• EXERCISE PROMPT
Repeat the lines below exactly as they appear, but leave out the images.

Data records
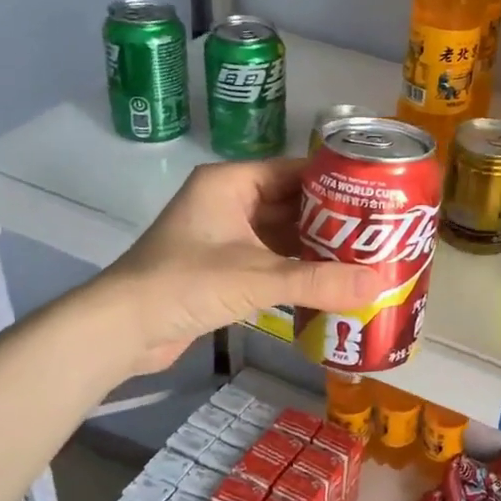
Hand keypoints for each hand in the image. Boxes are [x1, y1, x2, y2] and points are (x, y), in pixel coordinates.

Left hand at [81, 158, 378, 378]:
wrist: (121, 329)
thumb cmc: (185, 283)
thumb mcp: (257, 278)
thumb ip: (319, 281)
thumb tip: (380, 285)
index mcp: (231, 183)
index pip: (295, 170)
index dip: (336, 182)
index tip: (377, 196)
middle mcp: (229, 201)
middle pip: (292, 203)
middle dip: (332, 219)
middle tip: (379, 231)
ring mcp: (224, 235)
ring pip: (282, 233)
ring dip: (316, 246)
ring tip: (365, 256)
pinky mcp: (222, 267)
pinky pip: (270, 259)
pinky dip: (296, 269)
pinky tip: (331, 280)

• REPLY
Hand keypoints for each hand in the image. Boxes are [x1, y1, x2, y2] and points are (x, y), in pixel coordinates.

Left hand at [81, 158, 378, 378]:
wrist: (121, 329)
thumb cmc: (185, 283)
thumb mcp: (257, 278)
thumb ip: (319, 281)
thumb tip: (380, 285)
index mcp: (231, 183)
index pip: (295, 170)
index dip: (336, 182)
index tip: (377, 196)
middle mcp: (229, 201)
middle pip: (292, 203)
middle dip: (332, 219)
middle tip: (379, 231)
ring mcp: (224, 235)
ring pip: (282, 233)
ring dip: (316, 246)
ring tip: (365, 256)
pinky mcp: (222, 267)
pinky pip: (270, 259)
pinky dip: (296, 269)
pinky tip: (331, 280)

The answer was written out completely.